Quella che la Dialuce denuncia è una “dolorosa realtà di vessazione che le Sorelle stanno subendo ad ogni livello, assieme al Corpo, quasi una vera persecuzione”. Il riferimento è un un recente atto presidenziale che “dispone la rimozione dei distintivi di grado nelle attività civili delle Sorelle”. La “poca ragionevolezza del provvedimento lascia un sapore amaro che fa pensare ad altro, quasi fosse una punizione”.

La stessa ispettrice, va anche oltre: “la pagina dedicata alle Crocerossine nel sito internet ufficiale della Cri nazionale non è gestita dalle Sorelle, rimanendo ad un non meglio specificato ‘gestore’ ogni iniziativa di riempimento e diffusione dei messaggi, anche intervenendo sui messaggi tanto da farmi dire, senza poter essere smentita, che in quella sede non sono rappresentate liberamente le idee del Corpo e quindi non ci riconosciamo in ciò che altri pubblicano”.

Non si fa attendere la replica del presidente nazionale della Croce Rossa Italiana, Francesco Rocca: “Non esiste alcuna persecuzione nei confronti del Corpo delle Infermiere Volontarie”. avrebbe detto Francesco Rocca, presidente nazionale della Croce Rossa Italiana, all’Adnkronos: “un semplice richiamo al rispetto dei regolamenti e delle normative vigenti, che si è purtroppo reso necessario perché qualcuno negli ultimi anni ha iniziato a usare in maniera impropria i gradi”.

Le dichiarazioni di Dialuce “verranno discusse nelle sedi opportune”, preannuncia Rocca. “Siamo in presenza di attacchi strumentali alla Croce Rossa tutta, dettati dal personalismo dell’Ispettrice nazionale del Corpo e volti a deviare l’attenzione dalla sua inadeguata gestione e dalle critiche rivolte da più parti alla sua persona.
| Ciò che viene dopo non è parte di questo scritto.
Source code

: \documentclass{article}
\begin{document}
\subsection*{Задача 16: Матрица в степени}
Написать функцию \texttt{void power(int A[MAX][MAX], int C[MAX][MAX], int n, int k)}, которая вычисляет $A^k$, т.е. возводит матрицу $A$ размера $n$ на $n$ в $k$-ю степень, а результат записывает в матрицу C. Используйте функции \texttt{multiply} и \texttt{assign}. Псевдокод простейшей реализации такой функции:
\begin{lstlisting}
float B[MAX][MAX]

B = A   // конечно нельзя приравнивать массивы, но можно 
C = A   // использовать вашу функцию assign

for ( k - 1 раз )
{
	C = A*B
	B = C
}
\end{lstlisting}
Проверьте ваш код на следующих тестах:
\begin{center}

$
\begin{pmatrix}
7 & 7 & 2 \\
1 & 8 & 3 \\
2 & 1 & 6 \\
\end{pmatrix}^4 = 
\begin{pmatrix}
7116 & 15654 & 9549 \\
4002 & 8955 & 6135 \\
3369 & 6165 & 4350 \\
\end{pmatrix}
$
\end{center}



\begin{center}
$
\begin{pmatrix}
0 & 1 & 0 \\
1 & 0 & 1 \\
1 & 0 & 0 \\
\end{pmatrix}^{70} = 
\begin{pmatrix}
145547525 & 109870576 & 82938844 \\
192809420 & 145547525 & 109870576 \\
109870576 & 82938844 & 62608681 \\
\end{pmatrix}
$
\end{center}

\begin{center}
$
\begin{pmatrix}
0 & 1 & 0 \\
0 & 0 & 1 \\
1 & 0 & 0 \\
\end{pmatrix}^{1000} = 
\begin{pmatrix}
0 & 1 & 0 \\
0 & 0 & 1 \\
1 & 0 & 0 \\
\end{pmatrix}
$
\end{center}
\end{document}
Il tema all’ordine del giorno -aggiunge Rocca – è molto più complesso: negli ultimi anni c’è stato un fortissimo calo delle vocazioni e un eccesso di militarizzazione da parte dell’attuale Ispettrice che nulla ha a che vedere con le tradizione dell’ausiliarietà che da sempre vede in prima linea la Croce Rossa”.